Para as gestantes, um desafio comum é combinar a rotina de exames com a vida que segue. Cuidados com a casa, filhos e trabalho — tudo isso em quarentena. Grávida de 4 meses e mãe de Gael, 2 anos, Marina Franciulli fala da importância de seu marido. “O Ricardo é meu braço direito, esquerdo, minhas duas pernas e meu porto seguro”, afirma a coordenadora de Comunicação da Fundação Dorina Nowill para Cegos.
Marina ressalta que está mais tranquila por ser a segunda gravidez. A apreensão vem com as idas ao médico. “Logo precisarei fazer o exame morfológico, que é para medir o bebê, olhar todas as formações e órgãos. Isso preocupa um pouco”, conta Marina.
Novamente, família e amigos aparecem como fonte de alívio. “Converso bastante com os parentes próximos e conhecidos. O Gael, meu primeiro filho, também tem um papel essencial.
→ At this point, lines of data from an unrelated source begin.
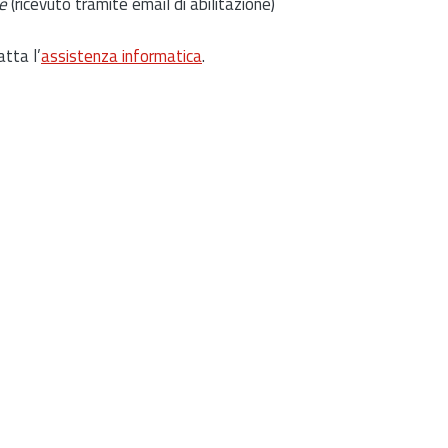
e
(ricevuto tramite email di abilitazione)
atta l’
assistenza informatica
.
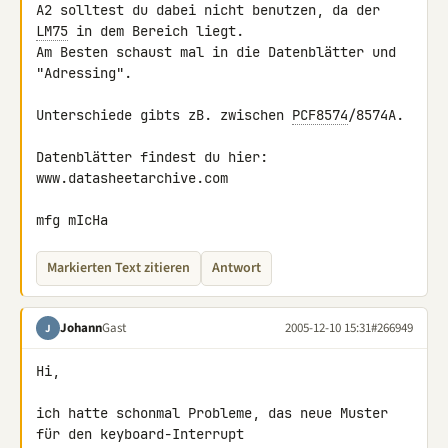
A2 solltest du dabei nicht benutzen, da der 
LM75
 in dem Bereich liegt.

Am Besten schaust mal in die Datenblätter und 
"Adressing".

Unterschiede gibts zB. zwischen 
PCF8574
/8574A.

Datenblätter findest du hier: 
www.datasheetarchive.com

mfg mIcHa
Markierten Text zitieren
Antwort
Johann
Gast
2005-12-10 15:31
#266949
J
Hi,

ich hatte schonmal Probleme, das neue Muster 
für den keyboard-Interrupt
Quando entro e saio de reuniões o dia todo, ele e Amora, nossa cachorra, sempre aparecem no escritório e animam a conversa”, diz. A psicóloga Isabella Lobo confirma a importância desse apoio, enfatizando a necessidade de acolhimento que a gestação exige. “Quando está se imersa na quantidade de hormônios de uma gravidez, o emocional aflora. A escuta é essencial. As pessoas precisam oferecer apoio e voz a ela”, complementa a especialista.